Take the data that follows and return it exactly.

**Raw data**.
========

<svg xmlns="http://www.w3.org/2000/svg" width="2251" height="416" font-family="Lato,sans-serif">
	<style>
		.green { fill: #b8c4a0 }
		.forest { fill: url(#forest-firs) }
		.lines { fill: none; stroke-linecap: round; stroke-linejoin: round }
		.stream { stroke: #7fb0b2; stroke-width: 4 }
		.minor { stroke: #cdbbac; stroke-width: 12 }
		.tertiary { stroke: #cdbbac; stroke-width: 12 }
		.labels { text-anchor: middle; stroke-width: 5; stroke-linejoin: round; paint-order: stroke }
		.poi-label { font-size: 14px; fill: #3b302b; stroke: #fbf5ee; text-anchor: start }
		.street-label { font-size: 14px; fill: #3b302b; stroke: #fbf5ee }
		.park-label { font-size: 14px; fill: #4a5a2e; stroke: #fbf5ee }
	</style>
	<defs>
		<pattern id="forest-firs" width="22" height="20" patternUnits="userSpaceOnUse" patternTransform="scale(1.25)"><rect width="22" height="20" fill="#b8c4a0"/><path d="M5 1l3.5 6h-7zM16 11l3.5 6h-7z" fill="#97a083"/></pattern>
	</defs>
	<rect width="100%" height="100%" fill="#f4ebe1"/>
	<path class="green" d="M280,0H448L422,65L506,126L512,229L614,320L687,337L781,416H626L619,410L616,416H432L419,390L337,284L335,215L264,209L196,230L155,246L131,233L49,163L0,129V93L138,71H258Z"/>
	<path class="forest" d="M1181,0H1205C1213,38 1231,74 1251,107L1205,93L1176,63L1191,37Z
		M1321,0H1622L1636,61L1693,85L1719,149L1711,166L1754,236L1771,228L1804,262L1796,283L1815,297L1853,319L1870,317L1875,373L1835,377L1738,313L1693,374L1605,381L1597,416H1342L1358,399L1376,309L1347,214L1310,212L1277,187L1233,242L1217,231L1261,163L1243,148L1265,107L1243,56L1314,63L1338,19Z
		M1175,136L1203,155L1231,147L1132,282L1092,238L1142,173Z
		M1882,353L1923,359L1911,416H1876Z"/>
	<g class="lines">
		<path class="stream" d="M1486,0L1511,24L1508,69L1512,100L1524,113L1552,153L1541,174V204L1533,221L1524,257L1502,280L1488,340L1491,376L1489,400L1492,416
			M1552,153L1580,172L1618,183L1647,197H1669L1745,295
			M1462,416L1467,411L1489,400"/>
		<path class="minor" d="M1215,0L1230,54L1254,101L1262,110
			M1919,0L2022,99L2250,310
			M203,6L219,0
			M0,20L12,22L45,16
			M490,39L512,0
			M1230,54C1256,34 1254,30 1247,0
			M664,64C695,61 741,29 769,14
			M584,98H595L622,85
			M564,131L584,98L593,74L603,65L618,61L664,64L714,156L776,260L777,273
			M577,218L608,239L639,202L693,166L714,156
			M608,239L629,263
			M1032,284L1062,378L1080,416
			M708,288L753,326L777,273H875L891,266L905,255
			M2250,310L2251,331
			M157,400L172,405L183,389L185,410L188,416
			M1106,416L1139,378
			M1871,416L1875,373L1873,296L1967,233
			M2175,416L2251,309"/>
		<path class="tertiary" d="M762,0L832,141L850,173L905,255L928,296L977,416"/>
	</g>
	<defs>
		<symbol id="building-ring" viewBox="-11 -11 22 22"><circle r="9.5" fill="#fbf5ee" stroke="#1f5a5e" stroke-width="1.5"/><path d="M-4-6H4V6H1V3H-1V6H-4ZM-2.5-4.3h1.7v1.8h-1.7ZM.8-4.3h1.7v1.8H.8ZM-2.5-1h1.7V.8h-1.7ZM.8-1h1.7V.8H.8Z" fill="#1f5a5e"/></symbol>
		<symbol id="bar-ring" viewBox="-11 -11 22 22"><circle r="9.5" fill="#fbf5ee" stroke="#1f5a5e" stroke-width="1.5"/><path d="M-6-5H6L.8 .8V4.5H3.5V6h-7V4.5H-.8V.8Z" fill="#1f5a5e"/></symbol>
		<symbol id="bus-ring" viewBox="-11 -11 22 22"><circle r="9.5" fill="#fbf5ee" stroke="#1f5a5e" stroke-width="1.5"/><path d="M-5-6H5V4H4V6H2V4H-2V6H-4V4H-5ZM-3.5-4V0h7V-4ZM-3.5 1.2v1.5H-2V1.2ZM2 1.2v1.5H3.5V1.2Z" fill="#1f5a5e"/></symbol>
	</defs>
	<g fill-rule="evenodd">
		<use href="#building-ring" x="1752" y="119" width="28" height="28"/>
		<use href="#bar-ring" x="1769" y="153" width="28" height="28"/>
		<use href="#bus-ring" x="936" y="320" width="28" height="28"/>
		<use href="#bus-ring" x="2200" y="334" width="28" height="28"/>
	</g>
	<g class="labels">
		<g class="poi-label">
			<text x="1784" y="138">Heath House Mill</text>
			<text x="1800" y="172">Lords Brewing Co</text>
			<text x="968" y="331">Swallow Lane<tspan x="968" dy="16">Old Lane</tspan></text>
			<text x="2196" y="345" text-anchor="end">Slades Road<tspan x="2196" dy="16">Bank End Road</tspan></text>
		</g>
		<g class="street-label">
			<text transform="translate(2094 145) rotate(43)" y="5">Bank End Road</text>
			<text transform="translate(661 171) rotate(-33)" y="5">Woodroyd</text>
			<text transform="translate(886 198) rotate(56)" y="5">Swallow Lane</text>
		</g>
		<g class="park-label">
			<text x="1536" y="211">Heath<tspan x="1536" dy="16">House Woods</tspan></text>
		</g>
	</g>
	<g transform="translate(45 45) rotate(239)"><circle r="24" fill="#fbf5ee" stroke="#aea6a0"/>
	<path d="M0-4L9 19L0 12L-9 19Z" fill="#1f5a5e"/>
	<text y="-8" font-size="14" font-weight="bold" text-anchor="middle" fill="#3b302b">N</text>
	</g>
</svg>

========

**Solved problem**.
<svg xmlns="http://www.w3.org/2000/svg" width="2251" height="416" font-family="Lato,sans-serif">
	<style>
		.green { fill: #b8c4a0 }
		.forest { fill: url(#forest-firs) }
		.lines { fill: none; stroke-linecap: round; stroke-linejoin: round }
		.stream { stroke: #7fb0b2; stroke-width: 4 }
		.minor { stroke: #cdbbac; stroke-width: 12 }
		.tertiary { stroke: #cdbbac; stroke-width: 12 }
		.labels { text-anchor: middle; stroke-width: 5; stroke-linejoin: round; paint-order: stroke }
		.poi-label { font-size: 14px; fill: #3b302b; stroke: #fbf5ee; text-anchor: start }
		.street-label { font-size: 14px; fill: #3b302b; stroke: #fbf5ee }
		.park-label { font-size: 14px; fill: #4a5a2e; stroke: #fbf5ee }
	</style>
	<defs>
		<pattern id="forest-firs" width="22" height="20" patternUnits="userSpaceOnUse" patternTransform="scale(1.25)"><rect width="22" height="20" fill="#b8c4a0"/><path d="M5 1l3.5 6h-7zM16 11l3.5 6h-7z" fill="#97a083"/></pattern>
	</defs>
	<rect width="100%" height="100%" fill="#f4ebe1"/>
	<path class="green" d="M280,0H448L422,65L506,126L512,229L614,320L687,337L781,416H626L619,410L616,416H432L419,390L337,284L335,215L264,209L196,230L155,246L131,233L49,163L0,129V93L138,71H258Z"/>
	<path class="forest" d="M1181,0H1205C1213,38 1231,74 1251,107L1205,93L1176,63L1191,37Z
		M1321,0H1622L1636,61L1693,85L1719,149L1711,166L1754,236L1771,228L1804,262L1796,283L1815,297L1853,319L1870,317L1875,373L1835,377L1738,313L1693,374L1605,381L1597,416H1342L1358,399L1376,309L1347,214L1310,212L1277,187L1233,242L1217,231L1261,163L1243,148L1265,107L1243,56L1314,63L1338,19Z
		M1175,136L1203,155L1231,147L1132,282L1092,238L1142,173Z
		M1882,353L1923,359L1911,416H1876Z"/>
	<g class="lines">
		<path class="stream" d="M1486,0L1511,24L1508,69L1512,100L1524,113L1552,153L1541,174V204L1533,221L1524,257L1502,280L1488,340L1491,376L1489,400L1492,416
			M1552,153L1580,172L1618,183L1647,197H1669L1745,295
			M1462,416L1467,411L1489,400"/>
		<path class="minor" d="M1215,0L1230,54L1254,101L1262,110
			M1919,0L2022,99L2250,310
			M203,6L219,0
			M0,20L12,22L45,16
			M490,39L512,0
			M1230,54C1256,34 1254,30 1247,0
			M664,64C695,61 741,29 769,14
			M584,98H595L622,85
			M564,131L584,98L593,74L603,65L618,61L664,64L714,156L776,260L777,273
			M577,218L608,239L639,202L693,166L714,156
			M608,239L629,263
			M1032,284L1062,378L1080,416
			M708,288L753,326L777,273H875L891,266L905,255
			M2250,310L2251,331
			M157,400L172,405L183,389L185,410L188,416
			M1106,416L1139,378
			M1871,416L1875,373L1873,296L1967,233
			M2175,416L2251,309"/>
		<path class="tertiary" d="M762,0L832,141L850,173L905,255L928,296L977,416"/>
	</g>
	<defs>
		<symbol id="building-ring" viewBox="-11 -11 22 22"><circle r="9.5" fill="#fbf5ee" stroke="#1f5a5e" stroke-width="1.5"/><path d="M-4-6H4V6H1V3H-1V6H-4ZM-2.5-4.3h1.7v1.8h-1.7ZM.8-4.3h1.7v1.8H.8ZM-2.5-1h1.7V.8h-1.7ZM.8-1h1.7V.8H.8Z" fill="#1f5a5e"/></symbol>
		<symbol id="bar-ring" viewBox="-11 -11 22 22"><circle r="9.5" fill="#fbf5ee" stroke="#1f5a5e" stroke-width="1.5"/><path d="M-6-5H6L.8 .8V4.5H3.5V6h-7V4.5H-.8V.8Z" fill="#1f5a5e"/></symbol>
		<symbol id="bus-ring" viewBox="-11 -11 22 22"><circle r="9.5" fill="#fbf5ee" stroke="#1f5a5e" stroke-width="1.5"/><path d="M-5-6H5V4H4V6H2V4H-2V6H-4V4H-5ZM-3.5-4V0h7V-4ZM-3.5 1.2v1.5H-2V1.2ZM2 1.2v1.5H3.5V1.2Z" fill="#1f5a5e"/></symbol>
	</defs>
	<g fill-rule="evenodd">
		<use href="#building-ring" x="1752" y="119" width="28" height="28"/>
		<use href="#bar-ring" x="1769" y="153" width="28" height="28"/>
		<use href="#bus-ring" x="936" y="320" width="28" height="28"/>
		<use href="#bus-ring" x="2200" y="334" width="28" height="28"/>
	</g>
	<g class="labels">
		<g class="poi-label">
			<text x="1784" y="138">Heath House Mill</text>
			<text x="1800" y="172">Lords Brewing Co</text>
			<text x="968" y="331">Swallow Lane<tspan x="968" dy="16">Old Lane</tspan></text>
			<text x="2196" y="345" text-anchor="end">Slades Road<tspan x="2196" dy="16">Bank End Road</tspan></text>
		</g>
		<g class="street-label">
			<text transform="translate(2094 145) rotate(43)" y="5">Bank End Road</text>
			<text transform="translate(661 171) rotate(-33)" y="5">Woodroyd</text>
			<text transform="translate(886 198) rotate(56)" y="5">Swallow Lane</text>
		</g>
		<g class="park-label">
			<text x="1536" y="211">Heath<tspan x="1536" dy="16">House Woods</tspan></text>
		</g>
	</g>
	<g transform="translate(45 45) rotate(239)"><circle r="24" fill="#fbf5ee" stroke="#aea6a0"/>
	<path d="M0-4L9 19L0 12L-9 19Z" fill="#1f5a5e"/>
	<text y="-8" font-size="14" font-weight="bold" text-anchor="middle" fill="#3b302b">N</text>
	</g>
</svg>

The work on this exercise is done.